Mitochondrial distribution was disrupted via treatment with actin inhibitor. JCM 2466 cells cultivated in (A) YPD medium, (B) Sabouraud medium, and (C) Sabouraud medium containing 4.15 mM MgSO₄ for 16 h at 25°C were treated with 10 μg/mL latrunculin A or DMSO (−) and cultivated for 5 h at 25°C. Subsequently, mitochondria and lipid droplets were stained using MitoBright and BODIPY, respectively. NS, not-stained control. The scale bar is 10 μm. LA, latrunculin A; DIC, differential interference contrast microscopy; DMSO, dimethyl sulfoxide.

FIG 10

Model of the effects of magnesium on hyphal cell development. Shown are illustrations of T. asahii cells cultivated in Sabouraud medium with or without 4.15 mM MgSO₄. In the cells cultivated in Sabouraud medium, there is an accumulation of large lipid droplets and fragmented mitochondria.

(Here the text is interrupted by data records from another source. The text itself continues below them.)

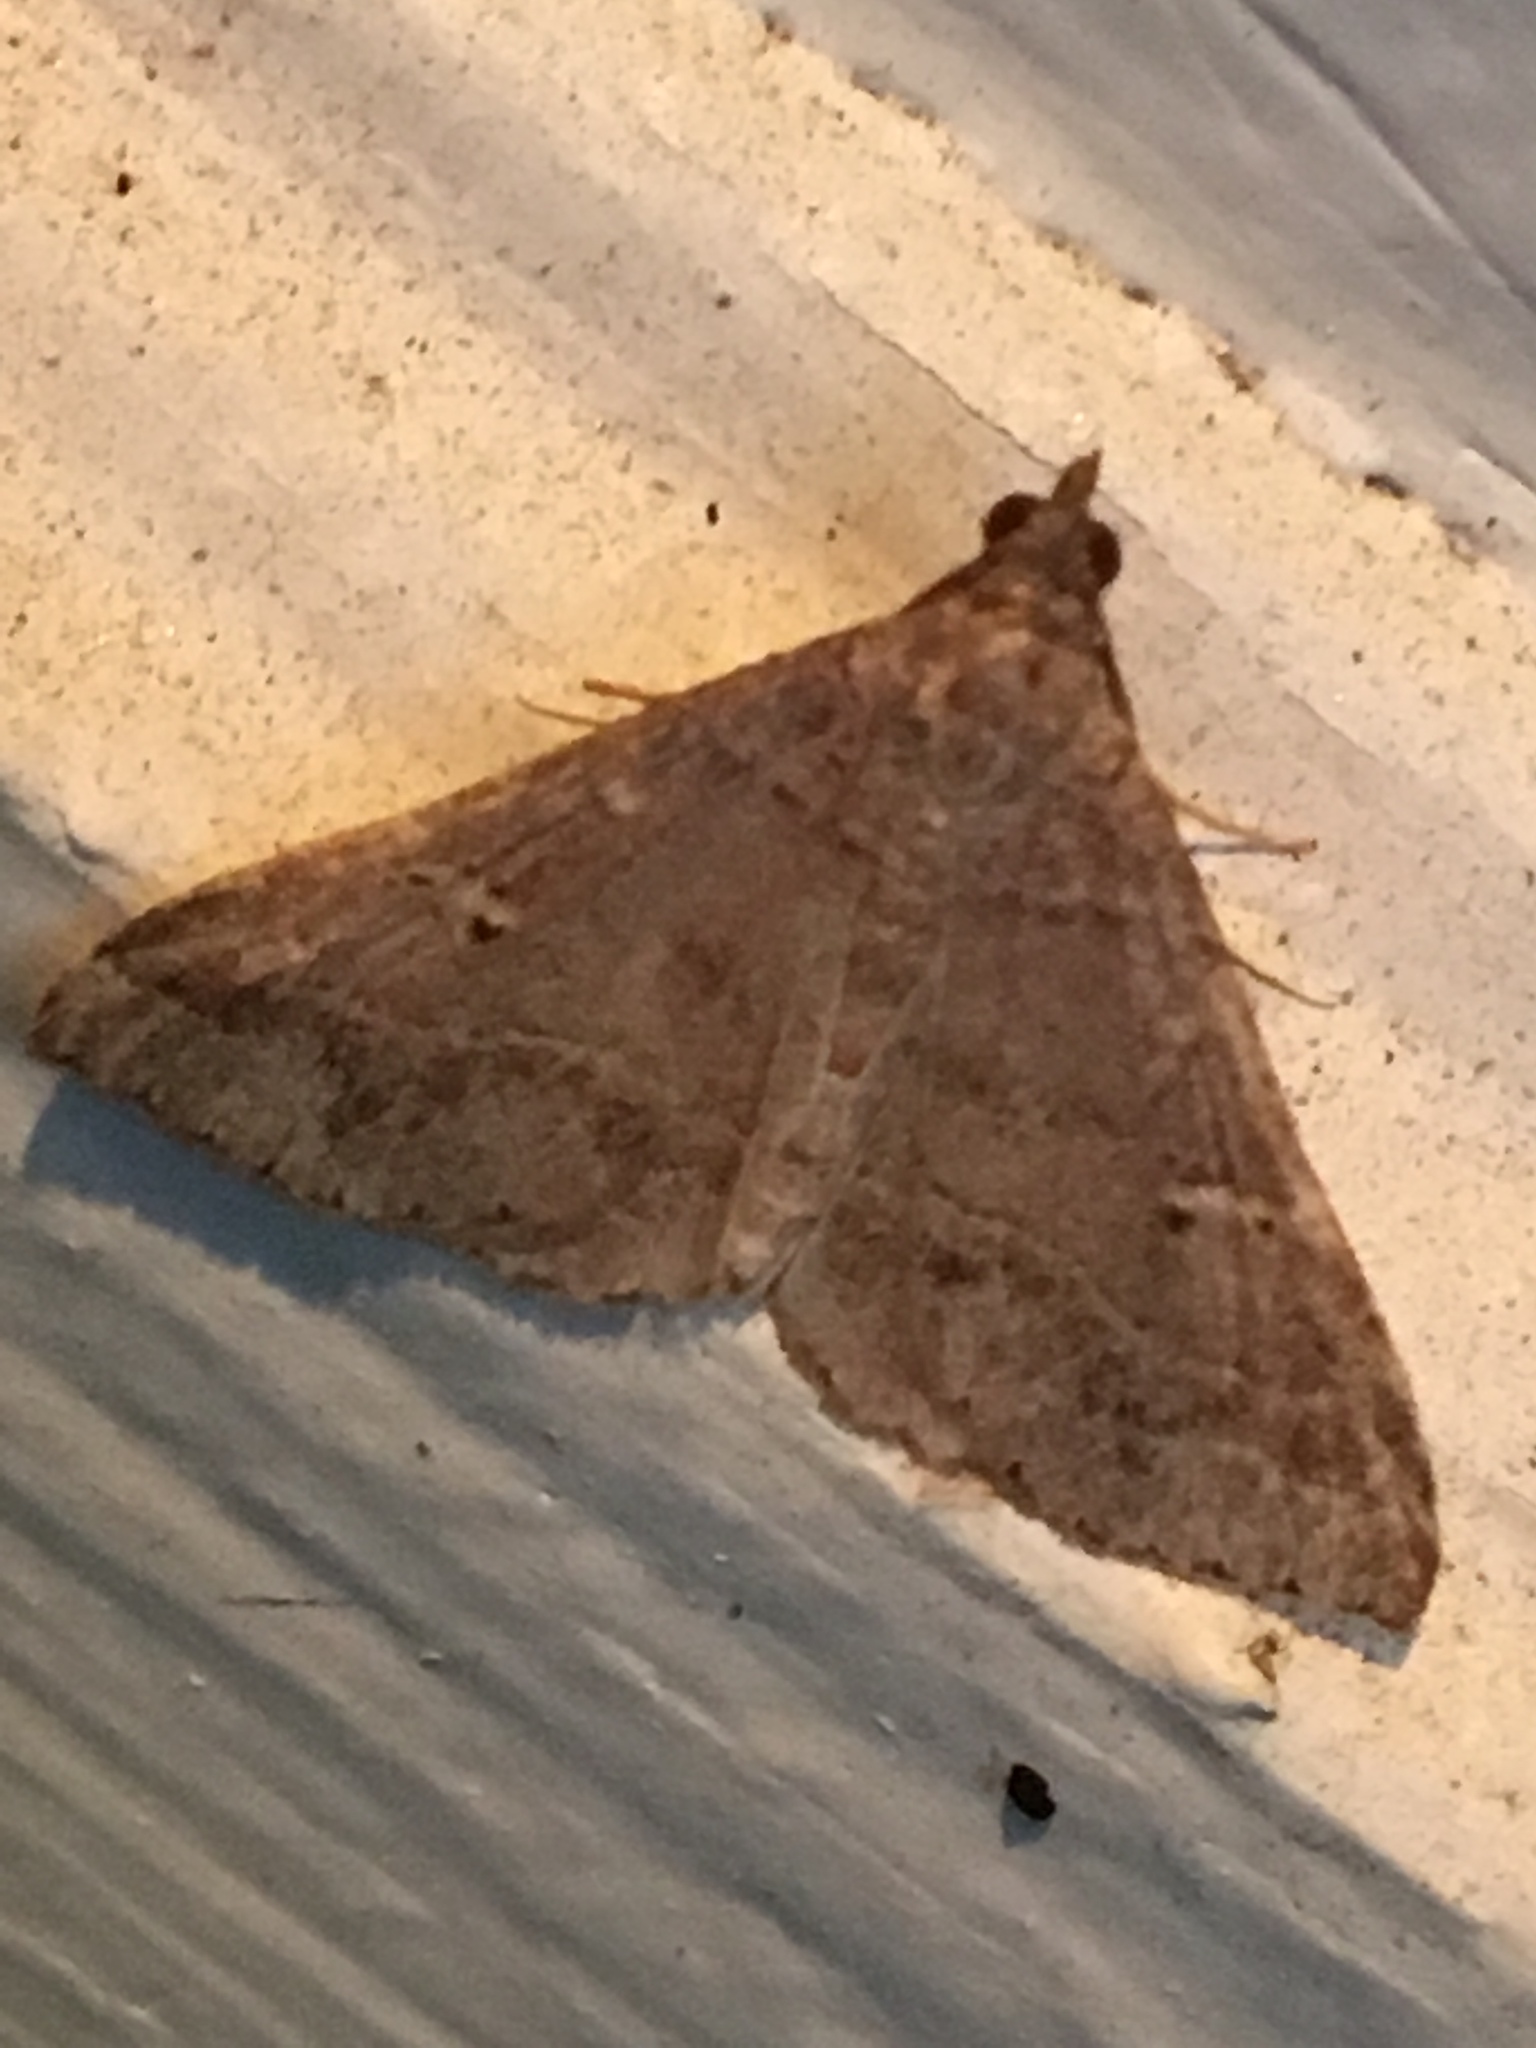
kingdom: Animalia
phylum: Arthropoda
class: Insecta
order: Lepidoptera
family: Erebidae
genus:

In response to an increase in the concentration of Mg²⁺, T. asahii cells elongate and form hyphae. Within the hyphal cells, large lipid droplets are resolved, vacuoles are enlarged, and mitochondria are distributed throughout the cell cytoplasm and adjacent to the cell walls. V, vacuoles; LD, lipid droplets; Mito, mitochondria.